Kenya’s academic writers scramble as AI takes jobs
A growing number of Kenyan academic writers are losing income as artificial intelligence tools replace their services, disrupting a once-thriving ghostwriting industry that served university students in the United States and Europe.
Bedsitters in Roysambu, Umoja, Gachie and others were once the humming nerve centres of an invisible industry where Kenyan graduates, most armed with degrees in literature, commerce, and social sciences, would spend long nights ghostwriting essays, dissertations, and coursework for students in the United States and the United Kingdom.
But now, thanks to the rise of Artificial Intelligence (AI), that once-dependable stream of income is rapidly drying up.
“Since last year, it is now very hard to get jobs, unless you have established clients that you have dealt with for long, otherwise, generally work is very limited,” said Benjamin Ngugi, a Nairobi-based academic writer who has worked in the industry for over six years.
For writers like Benjamin, the changes began subtly. Clients began sending fewer orders. Regular customers grew erratic.
Then came the silence. The culprit? AI tools like ChatGPT, which debuted in late 2022, quickly gained traction among college students across the world.

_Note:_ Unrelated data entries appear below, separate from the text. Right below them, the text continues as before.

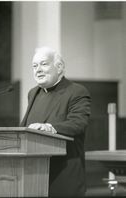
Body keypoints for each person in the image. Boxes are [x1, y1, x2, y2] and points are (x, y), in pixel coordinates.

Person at [20, 46, 91, 197]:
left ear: (59, 67)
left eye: (44, 64)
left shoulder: (76, 91)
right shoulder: (33, 93)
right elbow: (25, 127)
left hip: (64, 175)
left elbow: (77, 124)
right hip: (34, 177)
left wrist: (49, 128)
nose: (38, 70)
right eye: (34, 66)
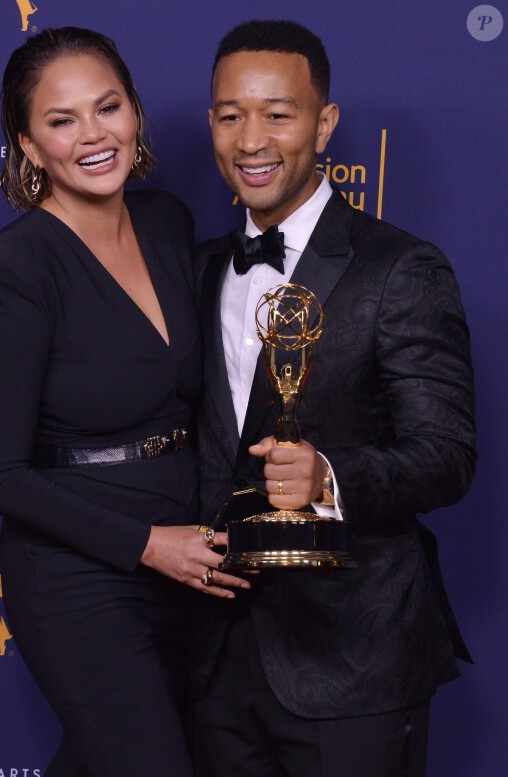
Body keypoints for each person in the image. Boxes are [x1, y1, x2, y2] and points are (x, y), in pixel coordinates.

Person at [0, 26, 248, 777]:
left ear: (135, 113)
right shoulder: (14, 267)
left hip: (193, 554)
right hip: (79, 576)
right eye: (62, 120)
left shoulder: (167, 221)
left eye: (108, 107)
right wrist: (149, 544)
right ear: (29, 146)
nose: (93, 135)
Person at [191, 19, 476, 777]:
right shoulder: (197, 269)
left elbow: (447, 455)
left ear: (324, 125)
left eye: (278, 114)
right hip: (212, 657)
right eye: (231, 115)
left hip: (355, 660)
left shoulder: (401, 267)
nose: (251, 141)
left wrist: (330, 476)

These tools can now produce full essays, write summaries, correct grammar, and even cite sources, all within seconds and at no cost.
A report by Harvard Business School released late last year confirmed what writers on the ground already knew.
Since the launch of AI chatbots, demand for digital freelancers has dropped by 21 per cent. Freelance writing platforms such as Upwork and Remotasks recorded the sharpest decline, losing 30 per cent of their activity in the writing category.
Other sectors like coding, graphic design, and data entry also took hits, but none as dramatic as academic writing.
“Writing professionals have been hit hardest, followed by software developers and engineers. Perhaps most telling is the 17 per cent drop in demand for graphic design and 3D modelling work,” the report notes.
For years, Kenyan writers were the invisible backbone of the academic underground, doing the work that students in first-world universities either couldn’t do—or didn’t want to.
From Ivy League institutions like Harvard and Yale to public colleges in California and London, these students outsourced their assignments across the globe, and Kenyan graduates filled the gap with precision, speed, and affordability.
Kenyan employment
At the heart of this system was an unspoken transaction.
A Kenyan writer, often operating from a small apartment with nothing more than a laptop and internet connection, would be paid to research and write academic papers.
Some earned upwards of Ksh40,000 per month—significantly more than entry-level salaries in formal Kenyan employment.
But the rise of AI has rewritten the rules. With platforms like ChatGPT, students no longer need to contract writers for help with coursework.
A few prompts typed into a chatbot now produce what would previously take a freelancer hours.
And while AI-generated work may not always match the nuance or depth of a seasoned human writer, it’s often “good enough” for students facing looming deadlines.
“It’s painful,” said Miriam, a former psychology graduate turned ghostwriter. “I used to earn a decent living helping students overseas. Now, I sit here refreshing my email all day, hoping for an order that never comes.”
In a country where formal employment remains elusive for many graduates, academic writing offered a way out.
It provided flexibility, a steady income, and for some, a sense of prestige, helping students at elite schools thousands of kilometres away.
But now, many are left in limbo, unsure of how to pivot as AI disrupts yet another layer of the digital economy.
“Job categories with higher awareness of AI’s potential to substitute human labour saw a more significant decrease in job posts. As the number of job posts decreased, competition among freelancers intensified. However, the remaining jobs tended to be more complex and offered higher pay,” says the Harvard report.
Some have tried to adapt. Writers are exploring ways to use AI as a tool rather than seeing it as competition.
A few offer editing services, helping clients improve AI-generated drafts.
Others are venturing into SEO writing, content creation, and virtual assistance—fields that are also slowly being encroached upon by automation.
“I’ve had to reinvent myself,” said Kevin, another long-time academic writer. “Now, I use AI to generate drafts and then sell premium editing. But even that is not consistent. Everyone is trying to do the same.”
The shift also raises ethical questions. If AI tools can be freely used by students to generate work, how do educators ensure academic integrity?
And as schools scramble to detect AI-generated submissions, some students may return to human writers for more nuanced and undetectable work.
But for now, that demand remains low.
Kenya’s dominance in the academic ghostwriting industry was built on the intellectual surplus of underemployed graduates and the academic demands of wealthy students abroad.
But that model, once stable, is cracking. As artificial intelligence becomes smarter, faster, and more accessible, the need for human ghostwriters is waning.
Benjamin still wakes up every day to check his inbox. Hope lingers.
But the reality is clear: the quiet industry that sustained him for years is slipping away—bit by bit, prompt by prompt.